# What to work on:
Quote each record exactly, please, leaving none out.

# Data provided:

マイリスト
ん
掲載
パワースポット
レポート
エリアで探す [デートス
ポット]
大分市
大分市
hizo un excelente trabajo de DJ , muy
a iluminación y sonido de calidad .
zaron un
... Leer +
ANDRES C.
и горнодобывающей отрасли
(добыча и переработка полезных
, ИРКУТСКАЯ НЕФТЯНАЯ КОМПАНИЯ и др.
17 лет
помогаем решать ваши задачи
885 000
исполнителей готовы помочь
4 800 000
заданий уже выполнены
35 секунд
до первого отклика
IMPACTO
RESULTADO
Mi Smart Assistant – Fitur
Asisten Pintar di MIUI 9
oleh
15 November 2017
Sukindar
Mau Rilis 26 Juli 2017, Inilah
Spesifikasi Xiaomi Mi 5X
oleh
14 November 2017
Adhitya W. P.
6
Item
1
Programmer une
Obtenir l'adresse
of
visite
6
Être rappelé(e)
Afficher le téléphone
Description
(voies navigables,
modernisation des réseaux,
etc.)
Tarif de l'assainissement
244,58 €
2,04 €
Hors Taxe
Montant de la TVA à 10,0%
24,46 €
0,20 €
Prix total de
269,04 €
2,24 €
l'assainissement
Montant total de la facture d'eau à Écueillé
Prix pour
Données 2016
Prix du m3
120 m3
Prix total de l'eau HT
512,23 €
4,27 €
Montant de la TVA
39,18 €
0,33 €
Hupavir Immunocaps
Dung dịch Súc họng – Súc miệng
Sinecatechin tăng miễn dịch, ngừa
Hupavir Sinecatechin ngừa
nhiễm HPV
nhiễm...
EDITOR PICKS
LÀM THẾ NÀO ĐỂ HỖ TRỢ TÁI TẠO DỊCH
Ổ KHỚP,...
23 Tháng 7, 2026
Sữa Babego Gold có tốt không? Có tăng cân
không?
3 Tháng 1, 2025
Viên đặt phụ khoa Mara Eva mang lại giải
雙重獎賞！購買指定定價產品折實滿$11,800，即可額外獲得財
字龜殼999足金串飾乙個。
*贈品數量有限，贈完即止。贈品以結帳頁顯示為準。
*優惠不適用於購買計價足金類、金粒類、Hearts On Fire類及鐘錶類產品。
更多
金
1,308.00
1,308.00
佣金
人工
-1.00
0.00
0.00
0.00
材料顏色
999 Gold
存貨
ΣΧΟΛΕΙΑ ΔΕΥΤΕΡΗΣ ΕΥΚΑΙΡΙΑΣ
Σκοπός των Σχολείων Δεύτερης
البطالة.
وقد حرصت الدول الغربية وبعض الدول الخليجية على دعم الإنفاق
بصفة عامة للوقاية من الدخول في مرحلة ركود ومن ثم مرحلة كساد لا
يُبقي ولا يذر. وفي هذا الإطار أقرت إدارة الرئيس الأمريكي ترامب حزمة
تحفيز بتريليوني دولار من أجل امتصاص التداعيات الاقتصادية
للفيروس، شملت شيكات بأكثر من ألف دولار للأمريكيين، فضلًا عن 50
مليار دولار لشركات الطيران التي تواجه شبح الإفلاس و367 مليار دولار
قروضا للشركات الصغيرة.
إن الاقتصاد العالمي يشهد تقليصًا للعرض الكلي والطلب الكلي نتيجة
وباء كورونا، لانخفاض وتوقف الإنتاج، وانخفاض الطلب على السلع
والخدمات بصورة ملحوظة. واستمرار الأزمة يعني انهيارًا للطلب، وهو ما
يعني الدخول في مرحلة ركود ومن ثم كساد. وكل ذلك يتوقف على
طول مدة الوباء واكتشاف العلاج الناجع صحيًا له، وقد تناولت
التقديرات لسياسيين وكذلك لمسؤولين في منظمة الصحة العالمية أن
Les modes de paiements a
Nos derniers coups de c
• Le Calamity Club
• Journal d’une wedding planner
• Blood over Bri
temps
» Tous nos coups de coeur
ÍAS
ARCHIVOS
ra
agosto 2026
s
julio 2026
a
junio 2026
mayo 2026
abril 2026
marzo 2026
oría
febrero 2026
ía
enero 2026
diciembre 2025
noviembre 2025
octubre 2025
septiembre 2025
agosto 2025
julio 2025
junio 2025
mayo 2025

# Answer to this task:
マイリスト
ん
掲載
パワースポット
レポート
エリアで探す [デートス
ポット]
大分市
大分市
hizo un excelente trabajo de DJ , muy
a iluminación y sonido de calidad .
zaron un
... Leer +
ANDRES C.
и горнодобывающей отрасли
(добыча и переработка полезных
, ИРКУТСКАЯ НЕФТЯНАЯ КОМПАНИЯ и др.
17 лет
помогаем решать ваши задачи
885 000
исполнителей готовы помочь
4 800 000
заданий уже выполнены
35 секунд
до первого отклика
IMPACTO
RESULTADO
Mi Smart Assistant – Fitur
Asisten Pintar di MIUI 9
oleh
15 November 2017
Sukindar
Mau Rilis 26 Juli 2017, Inilah
Spesifikasi Xiaomi Mi 5X
oleh
14 November 2017
Adhitya W. P.
6
Item
1
Programmer une
Obtenir l'adresse
of
visite
6
Être rappelé(e)
Afficher le téléphone
Description
(voies navigables,
modernisation des réseaux,
etc.)
Tarif de l'assainissement
244,58 €
2,04 €
Hors Taxe
Montant de la TVA à 10,0%
24,46 €
0,20 €
Prix total de
269,04 €
2,24 €
l'assainissement
Montant total de la facture d'eau à Écueillé
Prix pour
Données 2016
Prix du m3
120 m3
Prix total de l'eau HT
512,23 €
4,27 €
Montant de la TVA
39,18 €
0,33 €
Hupavir Immunocaps
Dung dịch Súc họng – Súc miệng
Sinecatechin tăng miễn dịch, ngừa
Hupavir Sinecatechin ngừa
nhiễm HPV
nhiễm...
EDITOR PICKS
LÀM THẾ NÀO ĐỂ HỖ TRỢ TÁI TẠO DỊCH
Ổ KHỚP,...
23 Tháng 7, 2026
Sữa Babego Gold có tốt không? Có tăng cân
không?
3 Tháng 1, 2025
Viên đặt phụ khoa Mara Eva mang lại giải
雙重獎賞！購買指定定價產品折實滿$11,800，即可額外獲得財
字龜殼999足金串飾乙個。
*贈品數量有限，贈完即止。贈品以結帳頁顯示為準。
*優惠不適用於購買計價足金類、金粒類、Hearts On Fire類及鐘錶類產品。
更多
金
1,308.00
1,308.00
佣金
人工
-1.00
0.00
0.00
0.00
材料顏色
999 Gold
存貨
ΣΧΟΛΕΙΑ ΔΕΥΤΕΡΗΣ ΕΥΚΑΙΡΙΑΣ
Σκοπός των Σχολείων Δεύτερης
البطالة.
وقد حرصت الدول الغربية وبعض الدول الخليجية على دعم الإنفاق
بصفة عامة للوقاية من الدخول في مرحلة ركود ومن ثم مرحلة كساد لا
يُبقي ولا يذر. وفي هذا الإطار أقرت إدارة الرئيس الأمريكي ترامب حزمة
تحفيز بتريليوني دولار من أجل امتصاص التداعيات الاقتصادية
للفيروس، شملت شيكات بأكثر من ألف دولار للأمريكيين، فضلًا عن 50
مليار دولار لشركات الطيران التي تواجه شبح الإفلاس و367 مليار دولار
قروضا للشركات الصغيرة.
إن الاقتصاد العالمي يشهد تقليصًا للعرض الكلي والطلب الكلي نتيجة
وباء كورونا، لانخفاض وتوقف الإنتاج، وانخفاض الطلب على السلع
والخدمات بصورة ملحوظة. واستمرار الأزمة يعني انهيارًا للطلب، وهو ما
يعني الدخول في مرحلة ركود ومن ثم كساد. وكل ذلك يتوقف على
طول مدة الوباء واكتشاف العلاج الناجع صحيًا له، وقد تناولت
التقديرات لسياسيين وكذلك لمسؤولين في منظمة الصحة العالمية أن
Les modes de paiements a
Nos derniers coups de c
• Le Calamity Club
• Journal d’une wedding planner
• Blood over Bri
temps
» Tous nos coups de coeur
ÍAS
ARCHIVOS
ra
agosto 2026
s
julio 2026
a
junio 2026
mayo 2026
abril 2026
marzo 2026
oría
febrero 2026
ía
enero 2026
diciembre 2025
noviembre 2025
octubre 2025
septiembre 2025
agosto 2025
julio 2025
junio 2025
mayo 2025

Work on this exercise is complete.